Ball Joint Replacement
Upper and lower ball joints are designed to fit snugly inside a lubricated casing. If the casing loses lubrication, dries out, or the linkage becomes loose, wheel alignment may be affected. A loose ball joint can also result in suspension noise and uneven tire wear. Because ball joints act as the link between the wheels and other suspension components, a bad joint can conflict with normal steering capabilities. In extreme cases, a worn ball joint that fails may fall out of its casing and cause a collapse of the suspension system. Clunking sounds, poor handling, and unnatural pulling are all signs of bad ball joints. In some cases, ball joints may require replacements. If you plan on avoiding a ball joint failure, be sure to consult your owner’s manual for the maximum allowable wear on your suspension system’s ball joints. Our replacement ball joints will restore full functionality to your suspension system.

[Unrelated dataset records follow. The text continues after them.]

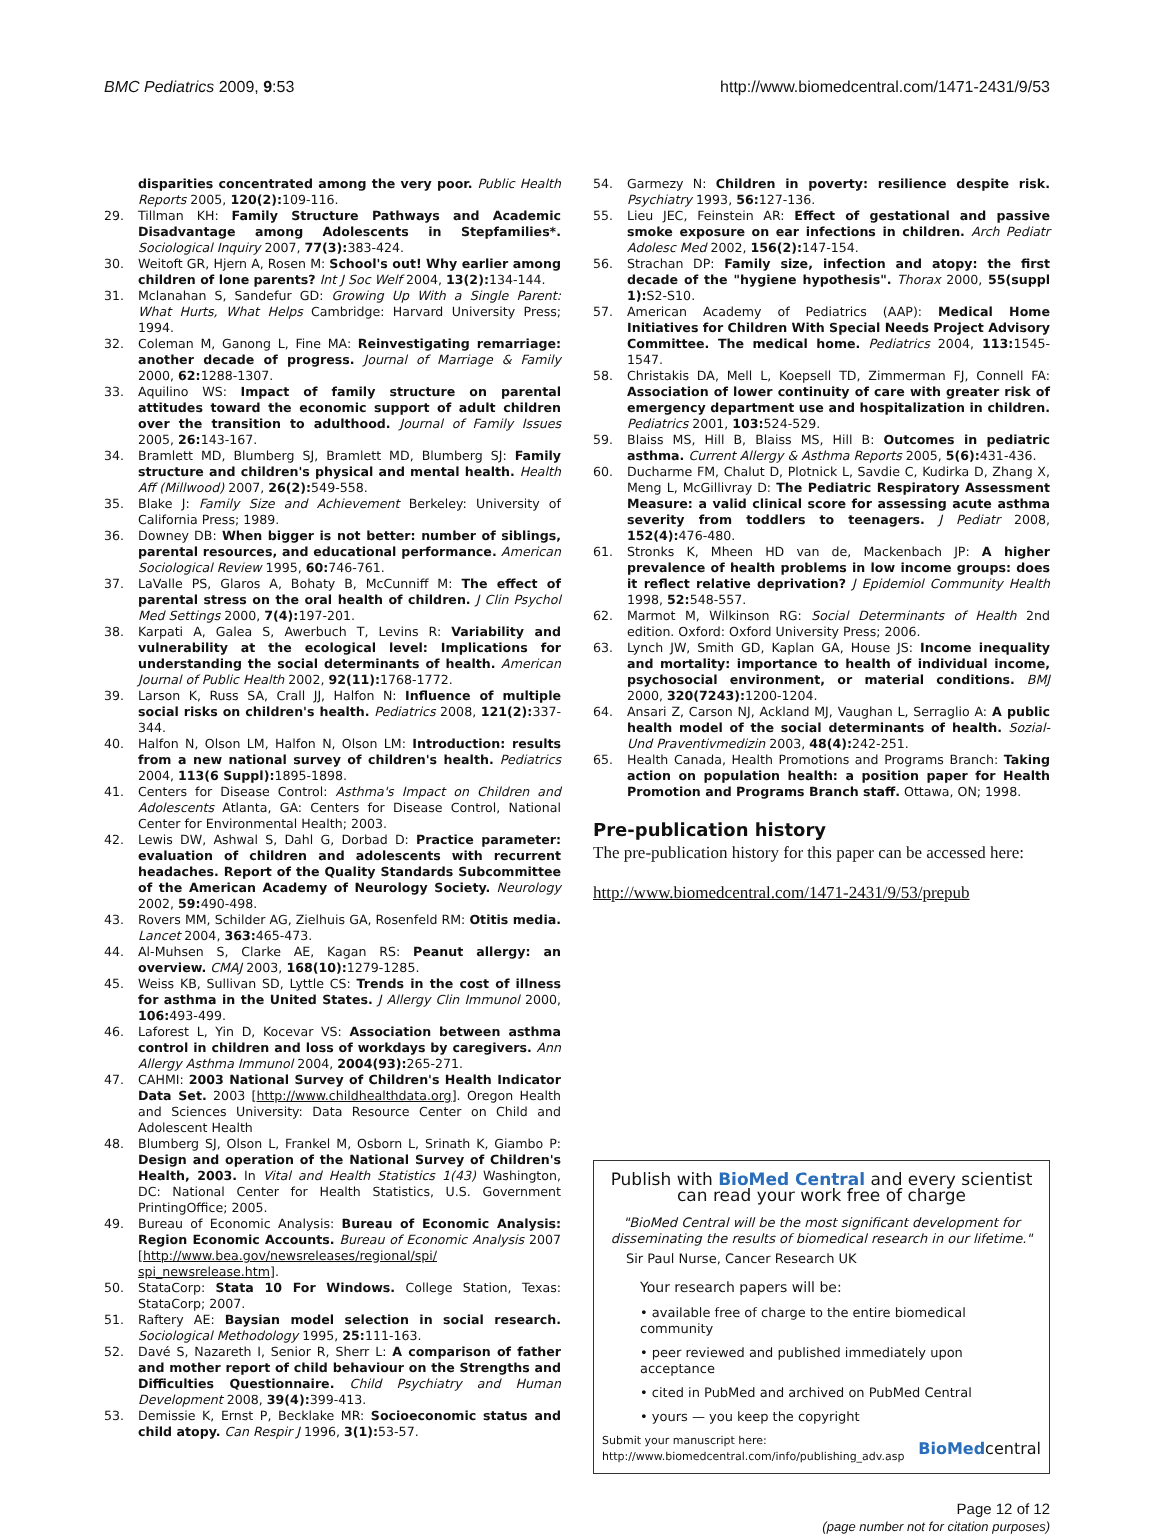BMC Pediatrics 2009, 9:53 http://www.biomedcentral.com/1471-2431/9/53
disparities concentrated among the very poor. Public Health Reports 2005, 120(2): 109-116.
29. Tillman KH: Family Structure Pathways and Academic Disadvantage among Adolescents in Stepfamilies*. Sociological Inquiry 2007, 77(3): 383-424.
30. Weitoft GR, Hjern A, Rosen M: School's out! Why earlier among children of lone parents? Int J Soc Welf 2004, 13(2): 134-144.
31. Mclanahan S, Sandefur GD: Growing Up With a Single Parent: What Hurts, What Helps Cambridge: Harvard University Press; 1994.
32. Coleman M, Ganong L, Fine MA: Reinvestigating remarriage: another decade of progress. Journal of Marriage & Family 2000, 62: 1288-1307.
33. Aquilino WS: Impact of family structure on parental attitudes toward the economic support of adult children over the transition to adulthood. Journal of Family Issues 2005, 26: 143-167.
34. Bramlett MD, Blumberg SJ, Bramlett MD, Blumberg SJ: Family structure and children's physical and mental health. Health Aff (Millwood) 2007, 26(2): 549-558.
35. Blake J: Family Size and Achievement Berkeley: University of California Press; 1989.
36. Downey DB: When bigger is not better: number of siblings, parental resources, and educational performance. American Sociological Review 1995, 60: 746-761.
37. LaValle PS, Glaros A, Bohaty B, McCunniff M: The effect of parental stress on the oral health of children. J Clin Psychol Med Settings 2000, 7(4): 197-201.
38. Karpati A, Galea S, Awerbuch T, Levins R: Variability and vulnerability at the ecological level: Implications for understanding the social determinants of health. American Journal of Public Health 2002, 92(11): 1768-1772.
39. Larson K, Russ SA, Crall JJ, Halfon N: Influence of multiple social risks on children's health. Pediatrics 2008, 121(2): 337-344.
40. Halfon N, Olson LM, Halfon N, Olson LM: Introduction: results from a new national survey of children's health. Pediatrics 2004, 113(6 Suppl): 1895-1898.
41. Centers for Disease Control: Asthma's Impact on Children and Adolescents Atlanta, GA: Centers for Disease Control, National Center for Environmental Health; 2003.
42. Lewis DW, Ashwal S, Dahl G, Dorbad D: Practice parameter: evaluation of children and adolescents with recurrent headaches. Report of the Quality Standards Subcommittee of the American Academy of Neurology Society. Neurology 2002, 59: 490-498.
43. Rovers MM, Schilder AG, Zielhuis GA, Rosenfeld RM: Otitis media. Lancet 2004, 363: 465-473.
44. Al-Muhsen S, Clarke AE, Kagan RS: Peanut allergy: an overview. CMAJ 2003, 168(10): 1279-1285.
45. Weiss KB, Sullivan SD, Lyttle CS: Trends in the cost of illness for asthma in the United States. J Allergy Clin Immunol 2000, 106: 493-499.
46. Laforest L, Yin D, Kocevar VS: Association between asthma control in children and loss of workdays by caregivers. Ann Allergy Asthma Immunol 2004, 2004(93): 265-271.
47. CAHMI: 2003 National Survey of Children's Health Indicator Data Set. 2003 [http://www.childhealthdata.org]. Oregon Health and Sciences University: Data Resource Center on Child and Adolescent Health
48. Blumberg SJ, Olson L, Frankel M, Osborn L, Srinath K, Giambo P: Design and operation of the National Survey of Children's Health, 2003. In Vital and Health Statistics 1(43) Washington, DC: National Center for Health Statistics, U.S. Government PrintingOffice; 2005.
49. Bureau of Economic Analysis: Bureau of Economic Analysis: Region Economic Accounts. Bureau of Economic Analysis 2007 [http://www.bea.gov/newsreleases/regional/spi/ spi_newsrelease.htm].
50. StataCorp: Stata 10 For Windows. College Station, Texas: StataCorp; 2007.
51. Raftery AE: Baysian model selection in social research. Sociological Methodology 1995, 25: 111-163.
52. Davé S, Nazareth I, Senior R, Sherr L: A comparison of father and mother report of child behaviour on the Strengths and Difficulties Questionnaire. Child Psychiatry and Human Development 2008, 39(4): 399-413.
53. Demissie K, Ernst P, Becklake MR: Socioeconomic status and child atopy. Can Respir J 1996, 3(1): 53-57.
54. Garmezy N: Children in poverty: resilience despite risk. Psychiatry 1993, 56: 127-136.
55. Lieu JEC, Feinstein AR: Effect of gestational and passive smoke exposure on ear infections in children. Arch Pediatr Adolesc Med 2002, 156(2): 147-154.
56. Strachan DP: Family size, infection and atopy: the first decade of the "hygiene hypothesis". Thorax 2000, 55(suppl 1): S2-S10.
57. American Academy of Pediatrics (AAP): Medical Home Initiatives for Children With Special Needs Project Advisory Committee. The medical home. Pediatrics 2004, 113: 1545-1547.
58. Christakis DA, Mell L, Koepsell TD, Zimmerman FJ, Connell FA: Association of lower continuity of care with greater risk of emergency department use and hospitalization in children. Pediatrics 2001, 103: 524-529.
59. Blaiss MS, Hill B, Blaiss MS, Hill B: Outcomes in pediatric asthma. Current Allergy & Asthma Reports 2005, 5(6): 431-436.
60. Ducharme FM, Chalut D, Plotnick L, Savdie C, Kudirka D, Zhang X, Meng L, McGillivray D: The Pediatric Respiratory Assessment Measure: a valid clinical score for assessing acute asthma severity from toddlers to teenagers. J Pediatr 2008, 152(4): 476-480.
61. Stronks K, Mheen HD van de, Mackenbach JP: A higher prevalence of health problems in low income groups: does it reflect relative deprivation? J Epidemiol Community Health 1998, 52: 548-557.
62. Marmot M, Wilkinson RG: Social Determinants of Health 2nd edition. Oxford: Oxford University Press; 2006.
63. Lynch JW, Smith GD, Kaplan GA, House JS: Income inequality and mortality: importance to health of individual income, psychosocial environment, or material conditions. BMJ 2000, 320(7243): 1200-1204.
64. Ansari Z, Carson NJ, Ackland MJ, Vaughan L, Serraglio A: A public health model of the social determinants of health. Sozial-Und Praventivmedizin 2003, 48(4): 242-251.
65. Health Canada, Health Promotions and Programs Branch: Taking action on population health: a position paper for Health Promotion and Programs Branch staff. Ottawa, ON; 1998.
Pre-publication history
The pre-publication history for this paper can be accessed here:
http://www.biomedcentral.com/1471-2431/9/53/prepub
Publish with BioMed Central and every scientist can read your work free of charge
"BioMed Central will be the most significant development for disseminating the results of biomedical research in our lifetime."
Sir Paul Nurse, Cancer Research UK
Your research papers will be:
• available free of charge to the entire biomedical community
• peer reviewed and published immediately upon acceptance
• cited in PubMed and archived on PubMed Central
• yours — you keep the copyright
Submit your manuscript here:
http://www.biomedcentral.com/info/publishing_adv.asp BioMedcentral
Page 12 of 12
(page number not for citation purposes)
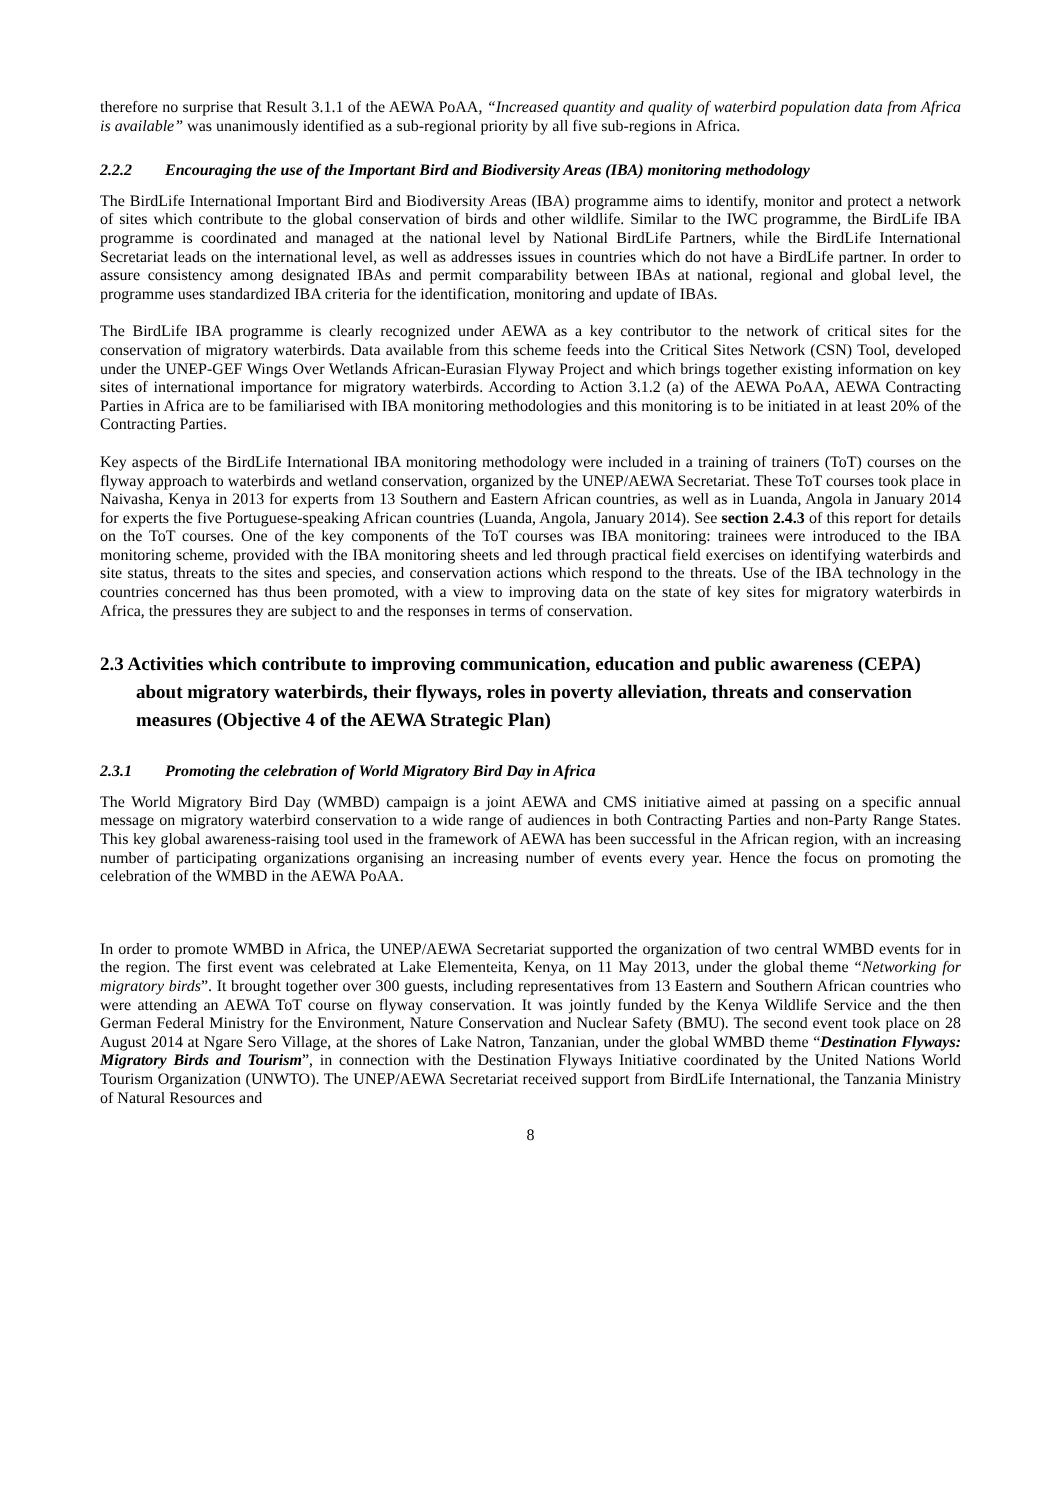therefore no surprise that Result 3.1.1 of the AEWA PoAA, “Increased quantity and quality of waterbird population data from Africa is available” was unanimously identified as a sub-regional priority by all five sub-regions in Africa.
2.2.2 Encouraging the use of the Important Bird and Biodiversity Areas (IBA) monitoring methodology
The BirdLife International Important Bird and Biodiversity Areas (IBA) programme aims to identify, monitor and protect a network of sites which contribute to the global conservation of birds and other wildlife. Similar to the IWC programme, the BirdLife IBA programme is coordinated and managed at the national level by National BirdLife Partners, while the BirdLife International Secretariat leads on the international level, as well as addresses issues in countries which do not have a BirdLife partner. In order to assure consistency among designated IBAs and permit comparability between IBAs at national, regional and global level, the programme uses standardized IBA criteria for the identification, monitoring and update of IBAs.
The BirdLife IBA programme is clearly recognized under AEWA as a key contributor to the network of critical sites for the conservation of migratory waterbirds. Data available from this scheme feeds into the Critical Sites Network (CSN) Tool, developed under the UNEP-GEF Wings Over Wetlands African-Eurasian Flyway Project and which brings together existing information on key sites of international importance for migratory waterbirds. According to Action 3.1.2 (a) of the AEWA PoAA, AEWA Contracting Parties in Africa are to be familiarised with IBA monitoring methodologies and this monitoring is to be initiated in at least 20% of the Contracting Parties.
Key aspects of the BirdLife International IBA monitoring methodology were included in a training of trainers (ToT) courses on the flyway approach to waterbirds and wetland conservation, organized by the UNEP/AEWA Secretariat. These ToT courses took place in Naivasha, Kenya in 2013 for experts from 13 Southern and Eastern African countries, as well as in Luanda, Angola in January 2014 for experts the five Portuguese-speaking African countries (Luanda, Angola, January 2014). See section 2.4.3 of this report for details on the ToT courses. One of the key components of the ToT courses was IBA monitoring: trainees were introduced to the IBA monitoring scheme, provided with the IBA monitoring sheets and led through practical field exercises on identifying waterbirds and site status, threats to the sites and species, and conservation actions which respond to the threats. Use of the IBA technology in the countries concerned has thus been promoted, with a view to improving data on the state of key sites for migratory waterbirds in Africa, the pressures they are subject to and the responses in terms of conservation.
2.3 Activities which contribute to improving communication, education and public awareness (CEPA) about migratory waterbirds, their flyways, roles in poverty alleviation, threats and conservation measures (Objective 4 of the AEWA Strategic Plan)
2.3.1 Promoting the celebration of World Migratory Bird Day in Africa
The World Migratory Bird Day (WMBD) campaign is a joint AEWA and CMS initiative aimed at passing on a specific annual message on migratory waterbird conservation to a wide range of audiences in both Contracting Parties and non-Party Range States. This key global awareness-raising tool used in the framework of AEWA has been successful in the African region, with an increasing number of participating organizations organising an increasing number of events every year. Hence the focus on promoting the celebration of the WMBD in the AEWA PoAA.
In order to promote WMBD in Africa, the UNEP/AEWA Secretariat supported the organization of two central WMBD events for in the region. The first event was celebrated at Lake Elementeita, Kenya, on 11 May 2013, under the global theme “Networking for migratory birds”. It brought together over 300 guests, including representatives from 13 Eastern and Southern African countries who were attending an AEWA ToT course on flyway conservation. It was jointly funded by the Kenya Wildlife Service and the then German Federal Ministry for the Environment, Nature Conservation and Nuclear Safety (BMU). The second event took place on 28 August 2014 at Ngare Sero Village, at the shores of Lake Natron, Tanzanian, under the global WMBD theme “Destination Flyways: Migratory Birds and Tourism”, in connection with the Destination Flyways Initiative coordinated by the United Nations World Tourism Organization (UNWTO). The UNEP/AEWA Secretariat received support from BirdLife International, the Tanzania Ministry of Natural Resources and
8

The suspension system allows your tires to maintain constant contact with the road, especially on uneven surfaces like bumps and potholes. Ball joints are ball-and-socket joints located between the control arm and the steering knuckle. Ball joints act as the pivot point between the wheels and the rest of the suspension system. They are designed to allow for movement in two planes at once while providing ease of rotation in those planes. They allow a vehicle’s suspension system to move up or down while the wheels turn left or right. Vehicles with shocks have upper and lower ball joints, while many vehicles with struts have only lower ball joints. Some ball joints are load-bearing and will wear faster than normal ball joints. As an important suspension component, ball joints are designed to experience wear and tear, often in the form of friction. Like all suspension system components, ball joints have a maintenance schedule that can help prevent unexpected repairs or replacements.